The authors of this paper try to tackle this problem in the area of RSS. They propose a stateful full-text dissemination system using a distributed hash table (DHT)-based peer-to-peer (P2P) architecture, and evaluate the system using real datasets. The proposed system proves to “significantly reduce the publishing cost with low maintenance overhead and a high document quality.”
The proposed system works as follows. A number of brokers are deployed between the end users and the live Web content providers. Users subscribe to the content service in the same way as they did without these brokers; however, now both the subscriptions and the content pushed out by the providers go through the brokers. When a user subscribes to a service, he or she has to also submit a set of keywords to use to filter the content. The brokers select the content to forward to the user from the service providers based on some similarity measure between the set of keywords and the content. To reduce the Internet protocol (IP) address look-up cost, a DHT-based P2P service is employed. DHT-based P2P systems have “high scalability, fault tolerance, and efficient routing.”
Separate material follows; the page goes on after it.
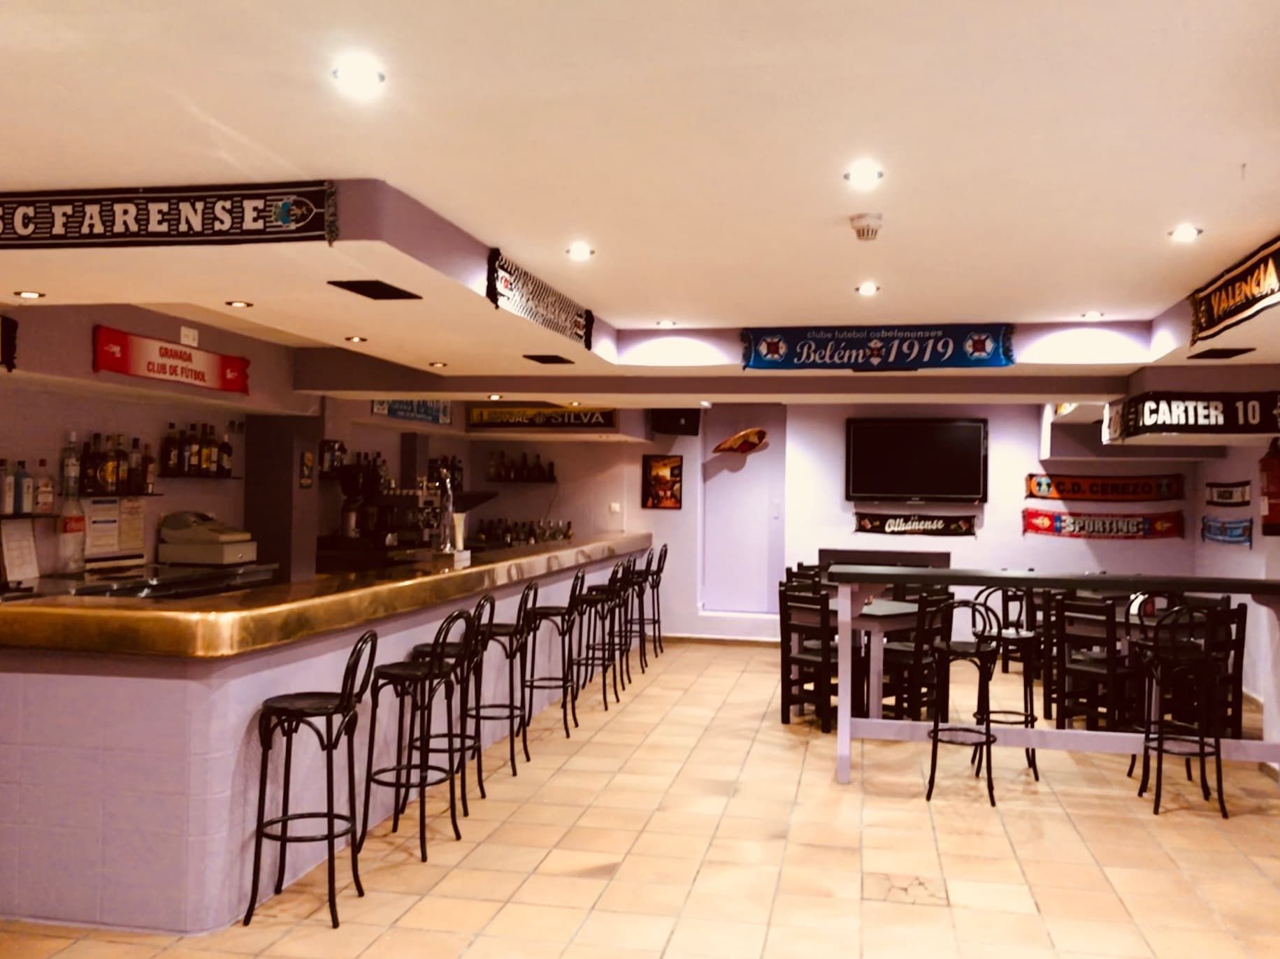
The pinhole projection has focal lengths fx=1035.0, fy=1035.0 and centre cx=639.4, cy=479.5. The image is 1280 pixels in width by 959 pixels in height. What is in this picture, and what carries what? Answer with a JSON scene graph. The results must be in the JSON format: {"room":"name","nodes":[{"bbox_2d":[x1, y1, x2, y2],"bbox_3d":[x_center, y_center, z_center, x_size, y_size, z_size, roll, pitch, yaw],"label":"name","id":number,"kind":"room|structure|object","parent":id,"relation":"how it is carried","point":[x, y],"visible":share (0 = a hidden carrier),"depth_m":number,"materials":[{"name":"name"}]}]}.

The authors prove both analytically and experimentally that the system works very effectively. For example, for a system with a user-selected term set as 2 and the threshold of relevance set as 0.01, the selection rate is about 0.5 percent (the lower the rate is, the more selective the process is); the average number of hops the messages have to travel is about 1.1, while the quality of disseminated information is very high--both the precision and recall rates are over 90 percent.